- Task prompt
Exact copies of the line with "Vissers Meubelen" and of all lines after it through the end of the entries are required, and no other lines.

- Materials provided
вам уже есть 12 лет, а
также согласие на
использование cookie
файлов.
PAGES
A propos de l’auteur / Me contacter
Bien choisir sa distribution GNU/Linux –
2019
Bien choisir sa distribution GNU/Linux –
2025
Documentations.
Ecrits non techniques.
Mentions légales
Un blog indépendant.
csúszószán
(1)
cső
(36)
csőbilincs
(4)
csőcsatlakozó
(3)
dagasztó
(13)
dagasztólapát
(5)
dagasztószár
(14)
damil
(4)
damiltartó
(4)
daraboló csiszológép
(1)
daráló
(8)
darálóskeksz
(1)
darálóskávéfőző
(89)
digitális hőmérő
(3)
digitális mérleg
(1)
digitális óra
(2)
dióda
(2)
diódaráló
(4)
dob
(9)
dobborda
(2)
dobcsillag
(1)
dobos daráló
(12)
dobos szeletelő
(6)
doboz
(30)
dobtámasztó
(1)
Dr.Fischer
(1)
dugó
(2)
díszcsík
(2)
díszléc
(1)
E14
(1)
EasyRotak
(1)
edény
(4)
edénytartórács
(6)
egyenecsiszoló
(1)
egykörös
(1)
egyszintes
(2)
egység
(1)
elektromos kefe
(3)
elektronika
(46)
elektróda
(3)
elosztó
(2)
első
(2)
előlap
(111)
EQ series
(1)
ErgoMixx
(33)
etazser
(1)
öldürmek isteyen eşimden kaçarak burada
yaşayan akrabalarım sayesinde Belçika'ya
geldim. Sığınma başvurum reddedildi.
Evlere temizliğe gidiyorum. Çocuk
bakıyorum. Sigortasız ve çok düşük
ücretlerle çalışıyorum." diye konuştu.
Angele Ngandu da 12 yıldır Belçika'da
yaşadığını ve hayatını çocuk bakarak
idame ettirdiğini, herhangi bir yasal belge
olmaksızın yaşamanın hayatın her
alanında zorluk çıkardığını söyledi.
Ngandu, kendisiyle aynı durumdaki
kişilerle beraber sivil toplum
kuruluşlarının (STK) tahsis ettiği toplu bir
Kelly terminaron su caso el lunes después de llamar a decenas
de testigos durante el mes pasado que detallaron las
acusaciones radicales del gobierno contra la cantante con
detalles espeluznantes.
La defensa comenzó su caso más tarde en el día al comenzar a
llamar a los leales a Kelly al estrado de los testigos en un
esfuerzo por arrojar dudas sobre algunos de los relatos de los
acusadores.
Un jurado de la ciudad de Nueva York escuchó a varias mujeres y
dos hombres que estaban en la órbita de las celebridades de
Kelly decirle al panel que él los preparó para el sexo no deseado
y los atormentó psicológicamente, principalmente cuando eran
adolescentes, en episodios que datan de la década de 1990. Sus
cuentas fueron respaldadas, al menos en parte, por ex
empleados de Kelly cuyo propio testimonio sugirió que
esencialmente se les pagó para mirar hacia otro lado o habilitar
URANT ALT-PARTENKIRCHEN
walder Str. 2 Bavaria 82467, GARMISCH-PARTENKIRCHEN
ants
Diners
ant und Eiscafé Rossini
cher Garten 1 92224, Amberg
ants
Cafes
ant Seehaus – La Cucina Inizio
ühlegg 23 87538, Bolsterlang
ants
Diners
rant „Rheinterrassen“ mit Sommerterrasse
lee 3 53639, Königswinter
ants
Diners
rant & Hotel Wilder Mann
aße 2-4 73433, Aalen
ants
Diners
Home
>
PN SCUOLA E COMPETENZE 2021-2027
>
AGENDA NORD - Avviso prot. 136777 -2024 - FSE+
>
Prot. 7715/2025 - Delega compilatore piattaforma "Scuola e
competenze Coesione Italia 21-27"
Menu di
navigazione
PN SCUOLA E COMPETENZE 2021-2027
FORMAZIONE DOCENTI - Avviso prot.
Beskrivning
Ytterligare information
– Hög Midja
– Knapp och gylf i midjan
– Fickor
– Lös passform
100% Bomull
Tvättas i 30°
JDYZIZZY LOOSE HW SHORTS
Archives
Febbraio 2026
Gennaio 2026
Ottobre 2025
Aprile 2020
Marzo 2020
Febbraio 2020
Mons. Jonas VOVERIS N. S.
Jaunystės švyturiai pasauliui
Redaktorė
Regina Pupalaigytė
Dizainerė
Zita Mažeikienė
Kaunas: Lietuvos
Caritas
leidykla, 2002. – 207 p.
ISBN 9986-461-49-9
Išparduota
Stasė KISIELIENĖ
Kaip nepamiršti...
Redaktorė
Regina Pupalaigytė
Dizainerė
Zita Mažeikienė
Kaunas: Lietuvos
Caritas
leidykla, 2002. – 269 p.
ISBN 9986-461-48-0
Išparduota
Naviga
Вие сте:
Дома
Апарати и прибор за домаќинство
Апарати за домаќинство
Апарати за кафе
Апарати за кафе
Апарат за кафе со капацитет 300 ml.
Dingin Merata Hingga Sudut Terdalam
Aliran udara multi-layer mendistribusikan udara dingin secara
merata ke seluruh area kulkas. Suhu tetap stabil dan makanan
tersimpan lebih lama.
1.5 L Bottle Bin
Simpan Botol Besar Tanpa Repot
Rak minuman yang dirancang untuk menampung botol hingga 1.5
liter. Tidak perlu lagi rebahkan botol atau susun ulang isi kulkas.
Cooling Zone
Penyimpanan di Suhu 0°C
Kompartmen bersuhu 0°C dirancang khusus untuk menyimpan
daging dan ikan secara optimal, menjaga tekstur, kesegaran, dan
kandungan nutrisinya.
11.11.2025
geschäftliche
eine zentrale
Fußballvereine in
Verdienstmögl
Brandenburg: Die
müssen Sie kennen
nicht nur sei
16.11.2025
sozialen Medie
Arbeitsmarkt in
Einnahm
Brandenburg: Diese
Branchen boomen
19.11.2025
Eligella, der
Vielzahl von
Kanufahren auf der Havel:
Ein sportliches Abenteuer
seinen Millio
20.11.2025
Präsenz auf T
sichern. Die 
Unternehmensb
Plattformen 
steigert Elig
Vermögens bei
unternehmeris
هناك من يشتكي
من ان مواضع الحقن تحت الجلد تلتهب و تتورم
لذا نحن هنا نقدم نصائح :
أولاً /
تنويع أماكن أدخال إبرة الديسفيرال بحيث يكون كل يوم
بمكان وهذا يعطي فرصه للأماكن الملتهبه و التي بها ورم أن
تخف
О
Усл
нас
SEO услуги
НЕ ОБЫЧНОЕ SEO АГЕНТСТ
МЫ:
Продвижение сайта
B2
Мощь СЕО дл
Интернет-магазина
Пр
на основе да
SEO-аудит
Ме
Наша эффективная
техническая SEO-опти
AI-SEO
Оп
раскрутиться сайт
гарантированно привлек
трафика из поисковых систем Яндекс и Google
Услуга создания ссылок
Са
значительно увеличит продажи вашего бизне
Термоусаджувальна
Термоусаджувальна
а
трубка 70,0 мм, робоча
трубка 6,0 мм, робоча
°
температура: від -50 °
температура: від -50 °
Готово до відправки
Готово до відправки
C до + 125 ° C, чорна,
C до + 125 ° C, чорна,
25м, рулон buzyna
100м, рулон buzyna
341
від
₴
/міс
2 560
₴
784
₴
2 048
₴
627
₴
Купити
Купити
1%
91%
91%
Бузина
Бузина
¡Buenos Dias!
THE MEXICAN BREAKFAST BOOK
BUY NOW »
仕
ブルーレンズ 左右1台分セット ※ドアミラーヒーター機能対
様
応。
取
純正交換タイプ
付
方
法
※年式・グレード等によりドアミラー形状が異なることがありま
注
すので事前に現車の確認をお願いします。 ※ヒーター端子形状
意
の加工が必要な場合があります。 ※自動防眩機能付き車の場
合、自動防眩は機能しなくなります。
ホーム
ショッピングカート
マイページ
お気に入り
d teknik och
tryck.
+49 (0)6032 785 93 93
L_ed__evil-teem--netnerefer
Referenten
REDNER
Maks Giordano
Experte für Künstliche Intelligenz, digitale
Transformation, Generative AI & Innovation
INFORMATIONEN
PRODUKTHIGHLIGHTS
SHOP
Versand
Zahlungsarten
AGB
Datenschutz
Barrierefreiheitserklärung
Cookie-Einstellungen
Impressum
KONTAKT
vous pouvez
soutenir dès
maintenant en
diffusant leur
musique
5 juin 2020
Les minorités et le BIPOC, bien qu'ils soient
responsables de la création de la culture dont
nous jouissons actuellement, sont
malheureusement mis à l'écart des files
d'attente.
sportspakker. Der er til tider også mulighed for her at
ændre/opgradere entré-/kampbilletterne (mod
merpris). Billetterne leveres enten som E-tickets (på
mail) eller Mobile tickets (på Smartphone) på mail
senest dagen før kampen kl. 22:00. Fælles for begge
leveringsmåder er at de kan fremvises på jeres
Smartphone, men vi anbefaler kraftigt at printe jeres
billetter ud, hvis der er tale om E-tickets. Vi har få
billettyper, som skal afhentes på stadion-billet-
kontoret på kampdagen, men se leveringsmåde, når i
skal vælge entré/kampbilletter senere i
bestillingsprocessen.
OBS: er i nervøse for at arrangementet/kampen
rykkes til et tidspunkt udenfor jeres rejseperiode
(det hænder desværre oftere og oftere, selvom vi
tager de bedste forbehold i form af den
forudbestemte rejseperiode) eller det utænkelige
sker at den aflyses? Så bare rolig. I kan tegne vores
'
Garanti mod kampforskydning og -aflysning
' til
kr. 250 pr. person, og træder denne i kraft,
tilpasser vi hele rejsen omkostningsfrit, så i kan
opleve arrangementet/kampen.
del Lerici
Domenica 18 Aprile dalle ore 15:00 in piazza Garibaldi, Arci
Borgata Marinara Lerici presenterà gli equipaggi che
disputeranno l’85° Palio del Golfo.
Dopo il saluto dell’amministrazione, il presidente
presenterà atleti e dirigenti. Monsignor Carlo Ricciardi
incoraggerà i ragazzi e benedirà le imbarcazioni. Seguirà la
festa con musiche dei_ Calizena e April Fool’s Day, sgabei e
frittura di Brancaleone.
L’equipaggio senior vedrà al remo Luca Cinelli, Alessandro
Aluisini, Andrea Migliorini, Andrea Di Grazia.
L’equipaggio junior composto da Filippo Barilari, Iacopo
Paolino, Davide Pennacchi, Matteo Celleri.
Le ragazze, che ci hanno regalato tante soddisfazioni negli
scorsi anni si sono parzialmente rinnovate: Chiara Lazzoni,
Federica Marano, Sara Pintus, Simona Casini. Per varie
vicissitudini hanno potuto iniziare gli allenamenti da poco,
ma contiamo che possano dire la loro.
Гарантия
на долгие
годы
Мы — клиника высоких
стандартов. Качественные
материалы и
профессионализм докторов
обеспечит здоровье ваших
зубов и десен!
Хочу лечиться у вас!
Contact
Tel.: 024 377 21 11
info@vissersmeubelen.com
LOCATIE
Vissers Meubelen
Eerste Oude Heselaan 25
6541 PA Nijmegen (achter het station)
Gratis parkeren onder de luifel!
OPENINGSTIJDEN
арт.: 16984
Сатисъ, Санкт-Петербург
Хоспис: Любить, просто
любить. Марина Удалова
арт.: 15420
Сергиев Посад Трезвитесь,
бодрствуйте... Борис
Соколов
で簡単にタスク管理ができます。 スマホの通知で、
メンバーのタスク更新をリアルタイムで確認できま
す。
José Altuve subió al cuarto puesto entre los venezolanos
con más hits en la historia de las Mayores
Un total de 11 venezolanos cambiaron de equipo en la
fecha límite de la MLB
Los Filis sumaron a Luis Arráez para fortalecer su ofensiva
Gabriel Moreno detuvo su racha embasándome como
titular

- Answer space
Vissers Meubelen
Eerste Oude Heselaan 25
6541 PA Nijmegen (achter het station)
Gratis parkeren onder de luifel!
OPENINGSTIJDEN
арт.: 16984
Сатисъ, Санкт-Петербург
Хоспис: Любить, просто
любить. Марина Удалова
арт.: 15420
Сергиев Посад Трезвитесь,
бодрствуйте... Борис
Соколов
で簡単にタスク管理ができます。 スマホの通知で、
メンバーのタスク更新をリアルタイムで確認できま
す。
José Altuve subió al cuarto puesto entre los venezolanos
con más hits en la historia de las Mayores
Un total de 11 venezolanos cambiaron de equipo en la
fecha límite de la MLB
Los Filis sumaron a Luis Arráez para fortalecer su ofensiva
Gabriel Moreno detuvo su racha embasándome como
titular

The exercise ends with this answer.